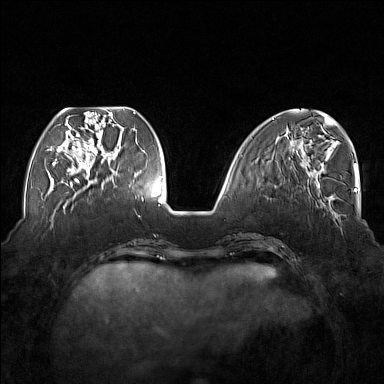
Breast MRI (dynamic contrast-enhanced), one axial slice. Position 56 of 176 along the scan axis. Dynamic contrast-enhanced series, time point 2 of 7 at this slice position (early post-contrast). 1.5 T. TE 1.8 ms, TR 5 ms. 384 × 384 image matrix, field of view 350 × 350 mm. Female patient.
Outlined on this slice (semi-automatically segmented with operator editing):
- enhancing-tissue mask used for the functional tumour volume (all voxels passing the contrast-enhancement thresholds inside the analysis volume; usually the tumour): box from (x=54, y=110) to (x=115, y=175) px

*WHAT IS EXPECTED:*
Copy, from the material above, each line in which the string "contrast" occurs.

*RESPONSE TO THE TASK:*
Breast MRI (dynamic contrast-enhanced), one axial slice. Position 56 of 176 along the scan axis. Dynamic contrast-enhanced series, time point 2 of 7 at this slice position (early post-contrast). 1.5 T. TE 1.8 ms, TR 5 ms. 384 × 384 image matrix, field of view 350 × 350 mm. Female patient.
- enhancing-tissue mask used for the functional tumour volume (all voxels passing the contrast-enhancement thresholds inside the analysis volume; usually the tumour): box from (x=54, y=110) to (x=115, y=175) px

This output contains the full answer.